WHAT TO WORK ON.
Copy every line of the data that contains the string "linejoin".

§ §

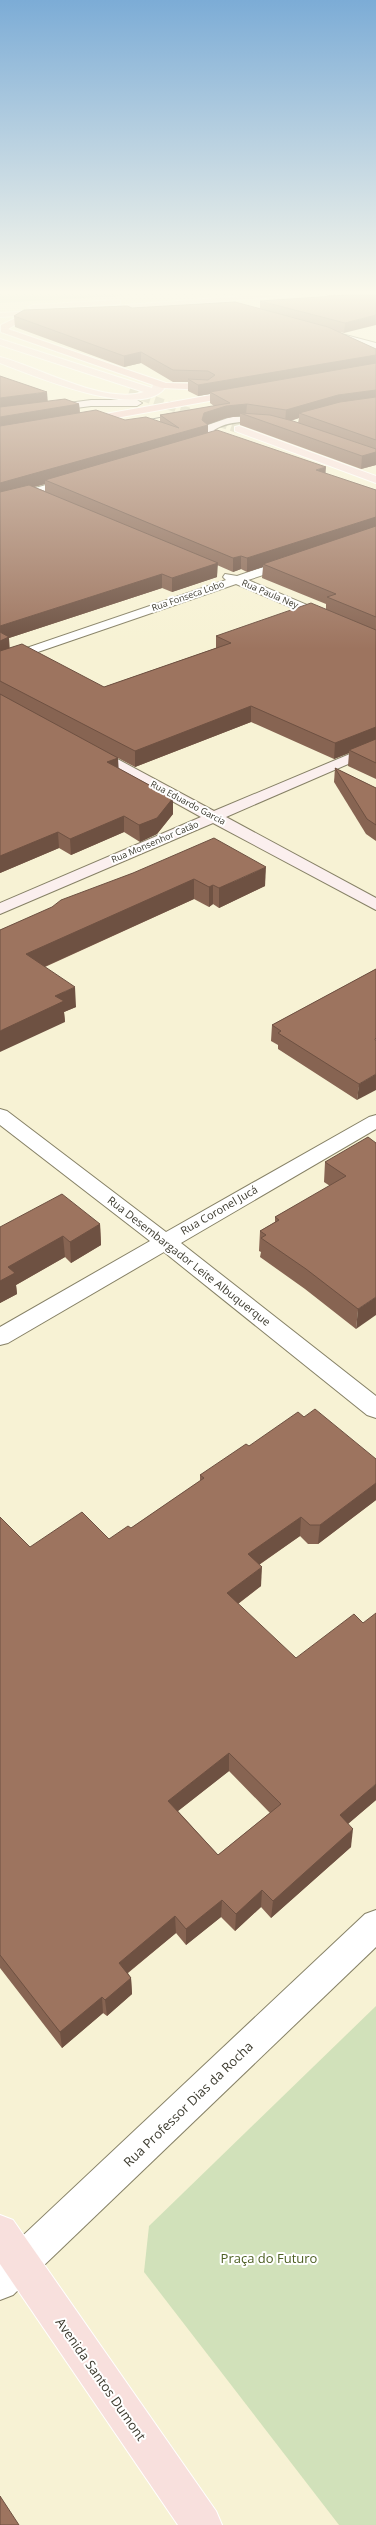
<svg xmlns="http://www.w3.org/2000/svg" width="376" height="2525" font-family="'Open Sans',sans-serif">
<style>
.green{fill:#d1e1ba}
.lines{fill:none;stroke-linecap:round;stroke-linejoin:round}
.primary-tunnel{stroke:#d2cdb3;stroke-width:9;stroke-dasharray:9 4.5;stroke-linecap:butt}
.street-casing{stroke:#868166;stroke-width:2}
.secondary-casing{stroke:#868166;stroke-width:2}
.primary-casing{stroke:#fff;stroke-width:2}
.highway-casing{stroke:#fff;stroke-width:2}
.street{fill:#fff;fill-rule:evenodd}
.secondary{fill:#fbefee;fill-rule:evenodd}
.primary{fill:#f8e0dd;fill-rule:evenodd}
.highway{fill:#f3cbc7;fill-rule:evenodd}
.rail{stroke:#787564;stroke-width:1}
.wall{fill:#876452;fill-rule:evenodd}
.shaded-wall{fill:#6e5142}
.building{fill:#9d745f;stroke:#6e5142;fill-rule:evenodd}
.labels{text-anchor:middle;stroke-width:4;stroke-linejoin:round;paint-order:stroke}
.far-street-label{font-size:9px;fill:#3d3b2f;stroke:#fff}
.street-label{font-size:11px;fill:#3d3b2f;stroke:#fff}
.near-street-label{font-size:13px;fill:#3d3b2f;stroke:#fff}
.near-park-label{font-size:13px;fill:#4d6023;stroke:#fff}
</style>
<rect width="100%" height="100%" fill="#f7f2d4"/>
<g class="green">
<polygon points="0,295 136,295 0,303"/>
<polygon points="376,2006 376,2525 339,2525 144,2272 149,2226"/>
</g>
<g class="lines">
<polyline class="primary-tunnel" points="129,392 239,429"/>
<g class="street-casing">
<g id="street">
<polygon points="334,332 376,343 376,349 331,337 330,335"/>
<polygon points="74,477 79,480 78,482 0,504 0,498"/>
<polygon points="290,558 294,559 294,565 248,580 376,634 376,643 236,584 0,665 0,657 226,580 223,577 225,574 237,576"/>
<polygon points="0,1109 7,1111 166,1232 369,1117 376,1115 376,1129 181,1243 376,1396 376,1418 367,1415 164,1252 8,1343 0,1345 0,1327 150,1241 0,1125"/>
<polygon points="376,1910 376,1947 13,2295 0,2300 0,2257 365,1914"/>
</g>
</g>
<g class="secondary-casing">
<g id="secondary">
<polygon points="91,400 137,400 142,403 137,406 91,406 0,418 0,412"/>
<path d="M231,417H255L275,423C270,428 263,424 257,423C242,421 227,422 214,430L240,442V446L236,447L203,432L205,426Z"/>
<polygon points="376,743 376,752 226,817 376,898 376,910 213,823 0,914 0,903 201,817 87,754 85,751 87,748 97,748 214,811"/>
</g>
</g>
<g class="primary-casing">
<g id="primary">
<polygon points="257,295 300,295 101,311 97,309 101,307"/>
<polygon points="117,300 120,300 120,304 33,309 29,307 33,305"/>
<polygon points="52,310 52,314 49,314 0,317 0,313"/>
<path d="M0,339L152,388L154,381H160L164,389C137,420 32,375 0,363V357C39,367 104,405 144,392L0,345Z"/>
<polygon points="239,426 376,476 376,483 235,431 235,427"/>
<polygon points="0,2215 13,2220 216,2511 222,2525 178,2525 0,2264"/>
</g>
</g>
<g class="highway-casing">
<g id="highway">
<polygon points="18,317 25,319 8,329 166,383 208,384 213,387 208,390 162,388 1,332 1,325"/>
<polygon points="239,390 244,393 242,395 83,424 78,421 83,418"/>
</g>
</g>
<use href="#street" class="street"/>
<use href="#secondary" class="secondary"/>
<use href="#primary" class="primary"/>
<use href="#highway" class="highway"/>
<polyline class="rail" points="142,421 172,415"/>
</g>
<g class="wall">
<path d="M326,295H376L344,333L339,332L376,349V465L361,469L240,425V416L226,418L207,424L208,432L326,474L376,490V779L348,766L349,753L334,759L251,722L135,767L118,758V768L173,798V814L157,834L140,842L124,832L71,855L59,848L0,873V376L47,401L79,404L80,413L125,420L160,422V415L214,406L210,403V394L198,396L188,391V382H173L141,363L124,367L15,327L14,316L132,308H260V301L331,297ZM299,418L298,423L291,421L292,420ZM45,484V491L34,487ZM217,565L233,572L241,569L247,572L263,567L262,578L326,604V609L216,636V648L104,687L9,648V638L162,588L172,592L217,577Z"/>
<polygon points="335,768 376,788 376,841 366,834 334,782"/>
<polygon points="133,873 265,886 219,908 213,904 209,907 194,899 45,967 76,1007 64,1012 65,1022 0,930"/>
<polygon points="376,969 357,1100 278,1049 278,1045 271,1041 272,1025"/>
<polygon points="376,1143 356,1329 305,1289 260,1257 261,1252 259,1251 260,1231 275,1222 275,1217 330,1186 324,1182 325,1162"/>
<polygon points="100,1224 101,1245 71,1263 65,1257 16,1285 17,1294 0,1303 0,1227"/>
<path d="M304,1417L376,1459V1500L318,1544H308L300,1536L259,1565L261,1586L238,1604L376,1800L348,1824L351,1847L271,1918L261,1907L235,1931L221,1917L186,1945L176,1933L128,1973L131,1978L132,1994L107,2016L103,2013L62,2048L0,1968V1517L30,1547L109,1539L131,1528L200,1481V1475L249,1446ZM229,1771L270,1813L218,1855L178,1811Z"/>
</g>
<g class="shaded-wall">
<polygon points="376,315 376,325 344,333 345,323"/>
<polygon points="141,352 141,363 124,367 124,356"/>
<polygon points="376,355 376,367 210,392 210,394 198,396 198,385"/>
<polygon points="376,390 376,402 299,413 299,418 285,423 286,410 338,395"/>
<polygon points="47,392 48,404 0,410 0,398"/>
<polygon points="79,404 80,416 0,429 0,417"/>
<polygon points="247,404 246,415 240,413 240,416 226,418 204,426 208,425 208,437 45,480 45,484 0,496 0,483 202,420 204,413 226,406"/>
<polygon points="376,452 376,465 361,469 362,456"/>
<polygon points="326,467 325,480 316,470"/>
<polygon points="376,517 376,530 263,564 263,567 247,572 247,558"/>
<polygon points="241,556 241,569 233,572 233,558"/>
<polygon points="218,563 217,577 172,592 172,578"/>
<polygon points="162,574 162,588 9,638 10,652 0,656 0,626"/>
<polygon points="251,706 251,722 135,767 135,751"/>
<polygon points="376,727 376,742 349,750 349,753 334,759 335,743"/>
<polygon points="118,758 119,774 107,762"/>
<polygon points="173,798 173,814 157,834 140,842 139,825"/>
<polygon points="124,816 124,832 71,855 70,839"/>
<polygon points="58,832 59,848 0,873 0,856"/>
<polygon points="266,867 265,886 219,908 219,888"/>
<polygon points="194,879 194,899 28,974 26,954"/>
<polygon points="213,885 213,904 209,907 209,887"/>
<polygon points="75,987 76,1007 64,1012 65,1022 0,1052 0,1031 55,996"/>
<polygon points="376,1074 376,1090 357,1100 359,1084"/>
<polygon points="100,1224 101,1245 71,1263 70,1242"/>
<polygon points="63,1236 65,1257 16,1285 17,1294 0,1303 0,1281 8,1267"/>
<polygon points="376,1297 376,1315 356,1329 358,1309"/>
<polygon points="376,1483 376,1500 318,1544 320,1525"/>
<polygon points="301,1517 300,1536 247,1573 248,1554"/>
<polygon points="262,1567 261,1586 227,1612 227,1593"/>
<polygon points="229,1753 229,1771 169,1818 168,1801"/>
<polygon points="376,1784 376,1800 337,1833 340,1815"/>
<polygon points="353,1829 351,1847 271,1918 273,1901"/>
<polygon points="262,1890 261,1907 235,1931 236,1914"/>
<polygon points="222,1900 221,1917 186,1945 186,1929"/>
<polygon points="175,1916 176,1933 120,1979 119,1963"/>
<polygon points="131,1978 132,1994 107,2016 105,2000"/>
<polygon points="102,1997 103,2013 62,2048 60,2032"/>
</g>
<g class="building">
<polygon points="350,295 376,295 376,315 345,323 260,301"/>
<polygon points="235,302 328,327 376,349 376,355 198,385 188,379 208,380 215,375 208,371 173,370 141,352 124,356 14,316 24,310 127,306 132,308"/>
<polygon points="376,363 376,390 338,395 286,410 247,404 226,406 204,413 202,420 208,425 0,483 0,426 96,410 125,420 146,417 179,428 160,415 230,403 210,392"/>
<polygon points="0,376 47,392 0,398"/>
<polygon points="376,397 376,440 299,413 340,402"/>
<polygon points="65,399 79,404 0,417 0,407"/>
<polygon points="240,413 270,415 293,421 376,449 376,452 362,456"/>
<polygon points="217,430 326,467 316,470 376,490 376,517 247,558 241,556 233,558 45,480"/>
<polygon points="29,485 218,563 172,578 162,574 0,626 0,492"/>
<polygon points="376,526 376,617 327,597 336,594 263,564"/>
<polygon points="311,603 376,630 376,727 335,743 251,706 135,751 0,681 0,651 22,644 104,687 231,643 216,636"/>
<polygon points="0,632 9,637 0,641"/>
<polygon points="0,694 118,758 107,762 173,798 157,818 139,825 124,816 70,839 58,832 0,856"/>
<polygon points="376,739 376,763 349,750"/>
<polygon points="335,768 376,788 376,825 367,819"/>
<polygon points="214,838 266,867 219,888 213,885 209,887 194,879 26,954 75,987 55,996 64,1001 0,1031 0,930 52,907 61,900 133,873"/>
<polygon points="376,969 376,1037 375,1040 376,1040 376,1074 359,1084 278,1033 281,1031 272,1025"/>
<polygon points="368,1137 376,1143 376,1297 358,1309 306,1269 261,1238 266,1235 260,1231 279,1220 275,1217 346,1176 325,1162"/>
<polygon points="62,1194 100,1224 70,1242 63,1236 8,1267 15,1273 0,1281 0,1227"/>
<path d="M315,1409L376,1459V1483L320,1525H310L301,1517L248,1554L262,1567L227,1593L296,1658L354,1614L363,1623L376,1613V1784L340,1815L353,1829L273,1901L262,1890L236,1914L222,1900L186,1929L175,1916L119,1963L131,1978L105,2000L102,1997L60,2032L0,1955V1517L30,1547L82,1512L109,1539L128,1526L131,1528L204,1478L200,1475L246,1444L249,1446L298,1412L304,1417ZM229,1753L281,1804L218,1855L168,1801Z"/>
<polygon points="0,2496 19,2525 0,2525"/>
</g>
<linearGradient id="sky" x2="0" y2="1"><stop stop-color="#7cacd6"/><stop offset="0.45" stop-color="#fbf9ec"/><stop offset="1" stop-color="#fbf9ec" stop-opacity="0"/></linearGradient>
<rect width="376" height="649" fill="url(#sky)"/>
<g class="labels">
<g class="far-street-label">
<text transform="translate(270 594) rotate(23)" y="3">Rua Paula Ney</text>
<text transform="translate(188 596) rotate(-19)" y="3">Rua Fonseca Lobo</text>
<text transform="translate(188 803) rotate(28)" y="3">Rua Eduardo Garcia</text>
<text transform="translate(155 842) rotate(-23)" y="3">Rua Monsenhor Catão</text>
</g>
<g class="street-label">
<text transform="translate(219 1210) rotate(-30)" y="4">Rua Coronel Jucá</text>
<text transform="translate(189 1261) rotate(38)" y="4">Rua Desembargador Leite Albuquerque</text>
</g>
<g class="near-street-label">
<text transform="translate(188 2104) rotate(-44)" y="5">Rua Professor Dias da Rocha</text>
<text transform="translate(101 2379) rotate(55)" y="5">Avenida Santos Dumont</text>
</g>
<g class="near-park-label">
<text x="269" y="2263">Praça do Futuro</text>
</g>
</g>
</svg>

§ §

EXERCISE RESULT.
.lines{fill:none;stroke-linecap:round;stroke-linejoin:round}
.labels{text-anchor:middle;stroke-width:4;stroke-linejoin:round;paint-order:stroke}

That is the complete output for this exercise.